[Dataset entries]
■ ■ ■ ■ ■ ■ ■
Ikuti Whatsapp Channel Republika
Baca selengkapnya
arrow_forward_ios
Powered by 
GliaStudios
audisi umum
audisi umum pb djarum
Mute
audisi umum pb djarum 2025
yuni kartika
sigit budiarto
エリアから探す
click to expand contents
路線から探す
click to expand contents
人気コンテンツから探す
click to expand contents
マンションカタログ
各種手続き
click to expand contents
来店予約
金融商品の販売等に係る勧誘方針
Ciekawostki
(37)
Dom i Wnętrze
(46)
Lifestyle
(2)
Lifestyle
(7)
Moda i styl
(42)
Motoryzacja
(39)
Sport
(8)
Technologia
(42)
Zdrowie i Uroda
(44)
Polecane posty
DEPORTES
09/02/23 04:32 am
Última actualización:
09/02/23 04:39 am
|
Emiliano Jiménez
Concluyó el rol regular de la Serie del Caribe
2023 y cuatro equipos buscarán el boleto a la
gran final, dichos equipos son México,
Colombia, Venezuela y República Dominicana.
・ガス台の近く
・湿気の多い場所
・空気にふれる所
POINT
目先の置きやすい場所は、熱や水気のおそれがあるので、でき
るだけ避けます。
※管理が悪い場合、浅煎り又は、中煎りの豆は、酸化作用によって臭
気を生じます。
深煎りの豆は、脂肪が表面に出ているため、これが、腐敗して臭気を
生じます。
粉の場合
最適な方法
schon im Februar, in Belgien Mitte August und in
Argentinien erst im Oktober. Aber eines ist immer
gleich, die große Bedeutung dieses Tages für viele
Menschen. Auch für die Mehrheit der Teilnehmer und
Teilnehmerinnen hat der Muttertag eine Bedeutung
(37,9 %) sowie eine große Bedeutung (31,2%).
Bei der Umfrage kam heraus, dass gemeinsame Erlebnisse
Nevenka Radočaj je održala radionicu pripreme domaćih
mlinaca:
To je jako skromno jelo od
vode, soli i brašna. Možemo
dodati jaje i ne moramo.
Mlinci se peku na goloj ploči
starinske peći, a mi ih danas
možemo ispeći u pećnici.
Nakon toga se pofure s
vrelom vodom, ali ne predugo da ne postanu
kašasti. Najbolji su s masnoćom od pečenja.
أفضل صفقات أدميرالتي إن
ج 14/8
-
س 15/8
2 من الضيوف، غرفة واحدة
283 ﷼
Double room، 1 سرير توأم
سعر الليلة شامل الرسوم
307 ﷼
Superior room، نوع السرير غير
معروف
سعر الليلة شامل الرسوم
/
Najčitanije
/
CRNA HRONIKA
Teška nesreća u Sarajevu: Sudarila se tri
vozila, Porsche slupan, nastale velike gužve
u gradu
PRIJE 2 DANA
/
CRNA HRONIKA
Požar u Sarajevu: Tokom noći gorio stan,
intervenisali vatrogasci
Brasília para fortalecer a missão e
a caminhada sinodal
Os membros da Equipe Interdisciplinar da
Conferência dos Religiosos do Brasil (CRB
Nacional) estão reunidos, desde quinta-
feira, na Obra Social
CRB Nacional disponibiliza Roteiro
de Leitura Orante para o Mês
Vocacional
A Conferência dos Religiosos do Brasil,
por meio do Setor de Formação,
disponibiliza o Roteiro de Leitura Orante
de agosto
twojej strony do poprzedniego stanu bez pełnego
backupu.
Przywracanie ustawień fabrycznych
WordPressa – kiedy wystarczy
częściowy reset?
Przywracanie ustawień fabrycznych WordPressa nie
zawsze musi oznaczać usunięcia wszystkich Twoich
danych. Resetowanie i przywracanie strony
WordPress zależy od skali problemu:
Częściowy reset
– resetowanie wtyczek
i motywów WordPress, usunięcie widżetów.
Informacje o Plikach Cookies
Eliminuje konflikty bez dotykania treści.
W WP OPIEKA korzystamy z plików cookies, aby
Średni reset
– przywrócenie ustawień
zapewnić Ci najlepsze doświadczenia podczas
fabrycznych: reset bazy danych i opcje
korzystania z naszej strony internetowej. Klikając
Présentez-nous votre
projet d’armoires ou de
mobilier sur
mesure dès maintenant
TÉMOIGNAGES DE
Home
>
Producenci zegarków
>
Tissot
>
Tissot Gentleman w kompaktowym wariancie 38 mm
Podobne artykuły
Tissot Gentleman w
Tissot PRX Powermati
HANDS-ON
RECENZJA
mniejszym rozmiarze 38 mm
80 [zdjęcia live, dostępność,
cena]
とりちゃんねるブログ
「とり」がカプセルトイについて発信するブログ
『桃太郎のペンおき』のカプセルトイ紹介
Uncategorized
■ ■ ■ ■ ■ ■ ■
Output every line of text from the items above as a numbered list, leaving out any blank lines.

1. Ikuti Whatsapp Channel Republika
2. Baca selengkapnya
3. arrow_forward_ios
4. Powered by 
5. GliaStudios
6. audisi umum
7. audisi umum pb djarum
8. Mute
9. audisi umum pb djarum 2025
10. yuni kartika
11. sigit budiarto
12. エリアから探す
13. click to expand contents
14. 路線から探す
15. click to expand contents
16. 人気コンテンツから探す
17. click to expand contents
18. マンションカタログ
19. 各種手続き
20. click to expand contents
21. 来店予約
22. 金融商品の販売等に係る勧誘方針
23. Ciekawostki
24. (37)
25. Dom i Wnętrze
26. (46)
27. Lifestyle
28. (2)
29. Lifestyle
30. (7)
31. Moda i styl
32. (42)
33. Motoryzacja
34. (39)
35. Sport
36. (8)
37. Technologia
38. (42)
39. Zdrowie i Uroda
40. (44)
41. Polecane posty
42. DEPORTES
43. 09/02/23 04:32 am
44. Última actualización:
45. 09/02/23 04:39 am
46. |
47. Emiliano Jiménez
48. Concluyó el rol regular de la Serie del Caribe
49. 2023 y cuatro equipos buscarán el boleto a la
50. gran final, dichos equipos son México,
51. Colombia, Venezuela y República Dominicana.
52. ・ガス台の近く
53. ・湿気の多い場所
54. ・空気にふれる所
55. POINT
56. 目先の置きやすい場所は、熱や水気のおそれがあるので、でき
57. るだけ避けます。
58. ※管理が悪い場合、浅煎り又は、中煎りの豆は、酸化作用によって臭
59. 気を生じます。
60. 深煎りの豆は、脂肪が表面に出ているため、これが、腐敗して臭気を
61. 生じます。
62. 粉の場合
63. 最適な方法
64. schon im Februar, in Belgien Mitte August und in
65. Argentinien erst im Oktober. Aber eines ist immer
66. gleich, die große Bedeutung dieses Tages für viele
67. Menschen. Auch für die Mehrheit der Teilnehmer und
68. Teilnehmerinnen hat der Muttertag eine Bedeutung
69. (37,9 %) sowie eine große Bedeutung (31,2%).
70. Bei der Umfrage kam heraus, dass gemeinsame Erlebnisse
71. Nevenka Radočaj je održala radionicu pripreme domaćih
72. mlinaca:
73. To je jako skromno jelo od
74. vode, soli i brašna. Možemo
75. dodati jaje i ne moramo.
76. Mlinci se peku na goloj ploči
77. starinske peći, a mi ih danas
78. možemo ispeći u pećnici.
79. Nakon toga se pofure s
80. vrelom vodom, ali ne predugo da ne postanu
81. kašasti. Najbolji su s masnoćom od pečenja.
82. أفضل صفقات أدميرالتي إن
83. ج 14/8
84. -
85. س 15/8
86. 2 من الضيوف، غرفة واحدة
87. 283 ﷼
88. Double room، 1 سرير توأم
89. سعر الليلة شامل الرسوم
90. 307 ﷼
91. Superior room، نوع السرير غير
92. معروف
93. سعر الليلة شامل الرسوم
94. /
95. Najčitanije
96. /
97. CRNA HRONIKA
98. Teška nesreća u Sarajevu: Sudarila se tri
99. vozila, Porsche slupan, nastale velike gužve
100. u gradu
101. PRIJE 2 DANA
102. /
103. CRNA HRONIKA
104. Požar u Sarajevu: Tokom noći gorio stan,
105. intervenisali vatrogasci
106. Brasília para fortalecer a missão e
107. a caminhada sinodal
108. Os membros da Equipe Interdisciplinar da
109. Conferência dos Religiosos do Brasil (CRB
110. Nacional) estão reunidos, desde quinta-
111. feira, na Obra Social
112. CRB Nacional disponibiliza Roteiro
113. de Leitura Orante para o Mês
114. Vocacional
115. A Conferência dos Religiosos do Brasil,
116. por meio do Setor de Formação,
117. disponibiliza o Roteiro de Leitura Orante
118. de agosto
119. twojej strony do poprzedniego stanu bez pełnego
120. backupu.
121. Przywracanie ustawień fabrycznych
122. WordPressa – kiedy wystarczy
123. częściowy reset?
124. Przywracanie ustawień fabrycznych WordPressa nie
125. zawsze musi oznaczać usunięcia wszystkich Twoich
126. danych. Resetowanie i przywracanie strony
127. WordPress zależy od skali problemu:
128. Częściowy reset
129. – resetowanie wtyczek
130. i motywów WordPress, usunięcie widżetów.
131. Informacje o Plikach Cookies
132. Eliminuje konflikty bez dotykania treści.
133. W WP OPIEKA korzystamy z plików cookies, aby
134. Średni reset
135. – przywrócenie ustawień
136. zapewnić Ci najlepsze doświadczenia podczas
137. fabrycznych: reset bazy danych i opcje
138. korzystania z naszej strony internetowej. Klikając
139. Présentez-nous votre
140. projet d’armoires ou de
141. mobilier sur
142. mesure dès maintenant
143. TÉMOIGNAGES DE
144. Home
145. >
146. Producenci zegarków
147. >
148. Tissot
149. >
150. Tissot Gentleman w kompaktowym wariancie 38 mm
151. Podobne artykuły
152. Tissot Gentleman w
153. Tissot PRX Powermati
154. HANDS-ON
155. RECENZJA
156. mniejszym rozmiarze 38 mm
157. 80 [zdjęcia live, dostępność,
158. cena]
159. とりちゃんねるブログ
160. 「とり」がカプセルトイについて発信するブログ
161. 『桃太郎のペンおき』のカプセルトイ紹介
162. Uncategorized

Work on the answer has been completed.